I don't know about apples in Vancouver, but Salt Spring Island apples are out now (end of April) with the Avium sweet cherries, and since hardly any of my friends could tell me which was which, I'm posting this for comparison. The sweet cherries have quite small pure white blossoms lining the stems, so many of the trees seem to have fat white arms sticking out all over. The apple blossoms are more randomly arranged on the tree, and they're larger than cherry blossoms, tinged with pink, with open little circles forming a star in the centre. If the trunks are not totally covered with lichen, you can see that the cherry bark is horizontally striped and the apple bark is not. Denis Laplante took the photos for me.
Looks like an orchard apple. If, in fact a named cultivar may be able to find out by taking at least 6 fruits to an expert for possible identification (there are a galaxy of kinds of apple trees but some are locally common and distinctive).
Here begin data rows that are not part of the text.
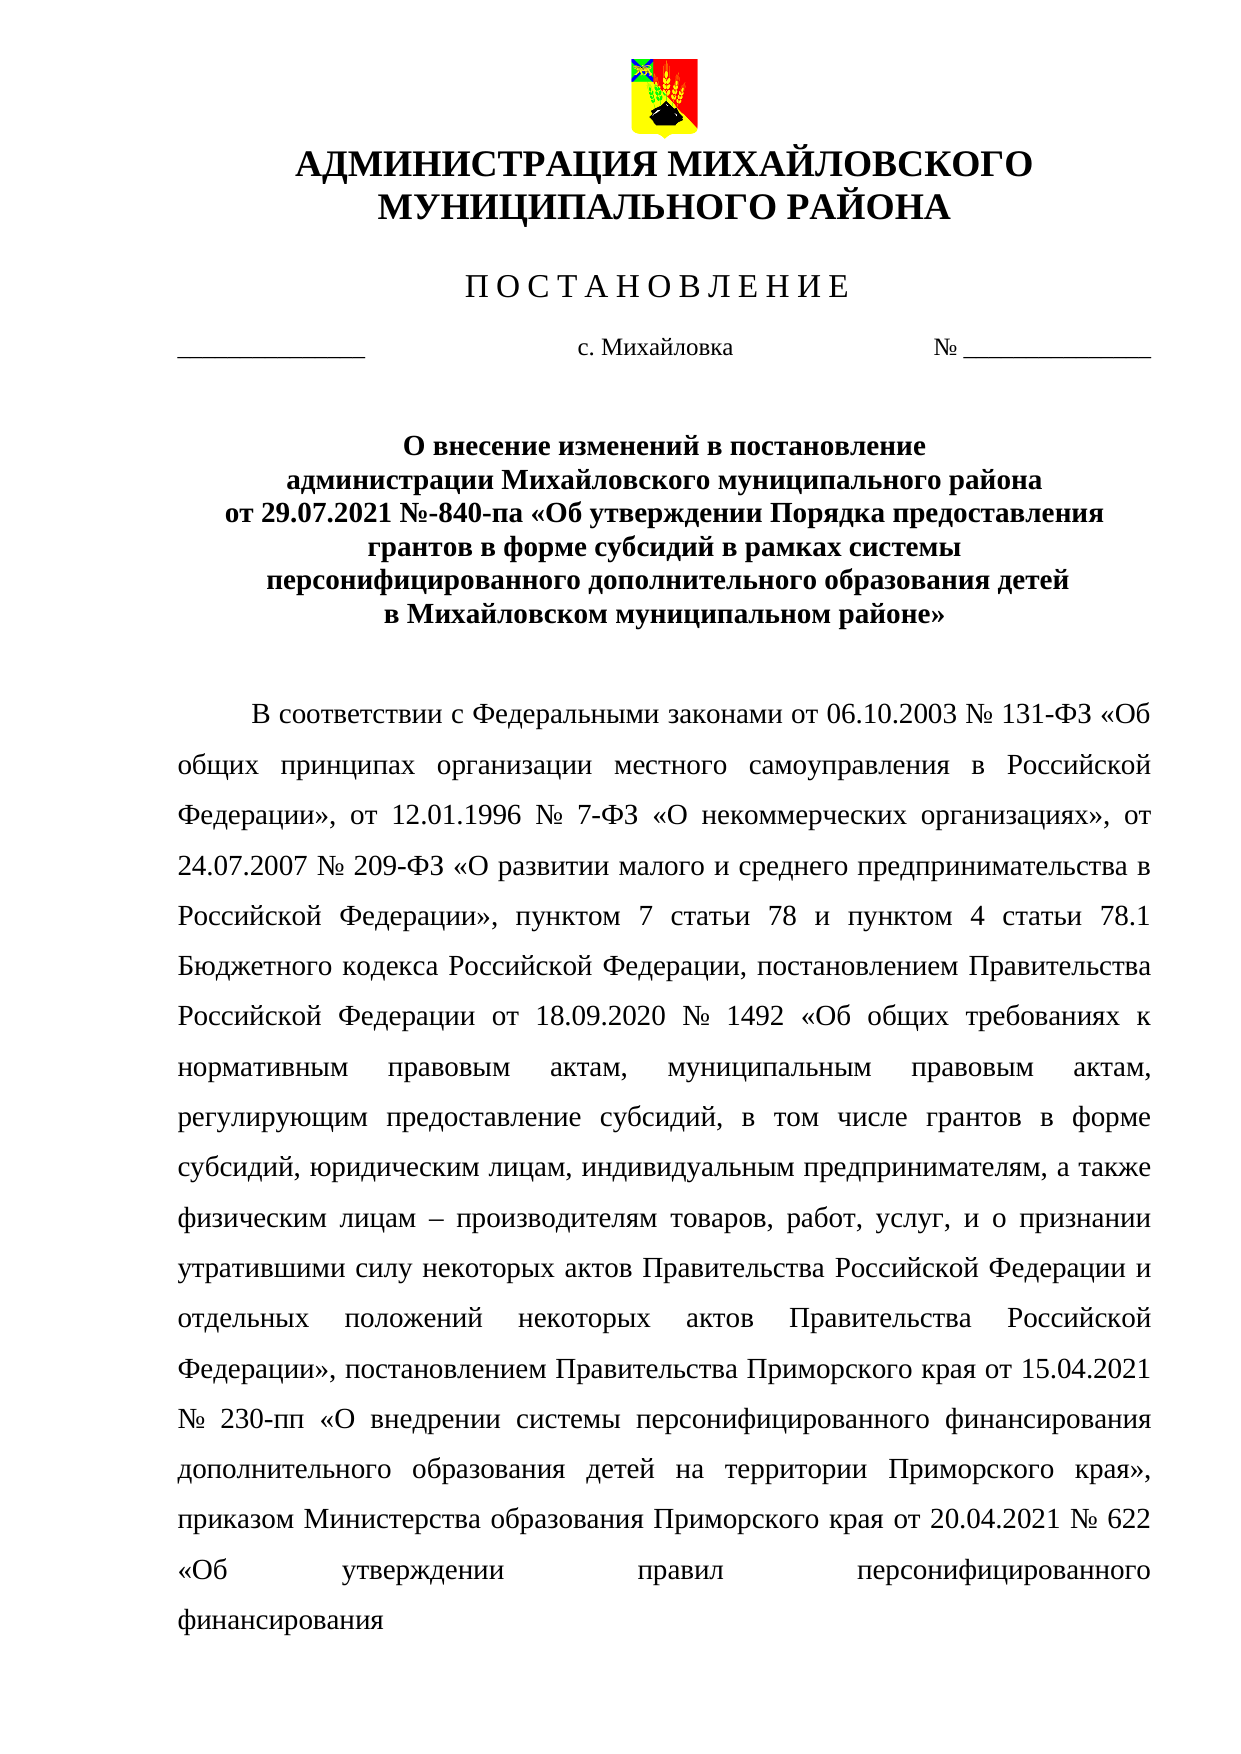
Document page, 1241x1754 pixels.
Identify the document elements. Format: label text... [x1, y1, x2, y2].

text администрации Михайловского муниципального района [177, 462, 1152, 495]
text от 29.07.2021 №-840-па «Об утверждении Порядка предоставления грантов в форме субсидий в рамках системы [177, 495, 1152, 562]
text ПОСТАНОВЛЕНИЕ [177, 266, 1152, 332]
text О внесение изменений в постановление [177, 428, 1152, 462]
text МУНИЦИПАЛЬНОГО РАЙОНА [177, 185, 1152, 228]
text в Михайловском муниципальном районе» [177, 596, 1152, 629]
text АДМИНИСТРАЦИЯ МИХАЙЛОВСКОГО [177, 142, 1152, 185]
picture [631, 59, 698, 142]
text персонифицированного дополнительного образования детей [177, 562, 1152, 596]
text В соответствии с Федеральными законами от 06.10.2003 № 131-ФЗ «Об общих принципах организации местного самоуправления в Российской Федерации», от 12.01.1996 № 7-ФЗ «О некоммерческих организациях», от 24.07.2007 № 209-ФЗ «О развитии малого и среднего предпринимательства в Российской Федерации», пунктом 7 статьи 78 и пунктом 4 статьи 78.1 Бюджетного кодекса Российской Федерации, постановлением Правительства Российской Федерации от 18.09.2020 № 1492 «Об общих требованиях к нормативным правовым актам, муниципальным правовым актам, регулирующим предоставление субсидий, в том числе грантов в форме субсидий, юридическим лицам, индивидуальным предпринимателям, а также физическим лицам – производителям товаров, работ, услуг, и о признании утратившими силу некоторых актов Правительства Российской Федерации и отдельных положений некоторых актов Правительства Российской Федерации», постановлением Правительства Приморского края от 15.04.2021 № 230-пп «О внедрении системы персонифицированного финансирования дополнительного образования детей на территории Приморского края», приказом Министерства образования Приморского края от 20.04.2021 № 622 «Об утверждении правил персонифицированного финансирования [177, 697, 1152, 1636]
text _______________ с. Михайловка № _______________ [177, 332, 1152, 361]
Last year a local fruit show was mentioned on this site, if like the ones they have down here there will be an identification table set up, with volunteers attempting to tell people what they have or have found.
Please, nobody identify this apple on this forum. The posting was just to show some general apple characteristics that are not cherry characteristics.
You needn't worry about apple identifications from images of these flowers. Unlike Sato-zakura, orchard apples are pretty much alike in flower. Selection and breeding in apples has been generally all about fruit. Not so in crabapples, of course, many of which have been selected and bred for both flowers and fruit. However, if you are interested in apple cultivars, the BC Fruit Testers Association mounts an incredible display of apple cultivars and helps out with identifications at the (fabulous) UBC Botanical Garden Apple Festival, which is on October 13 and 14 this year (2007).
The 2008 UBC Botanical Garden Apple Festival is October 18-19 (posted so that last year's date in a previous posting doesn't mislead anyone).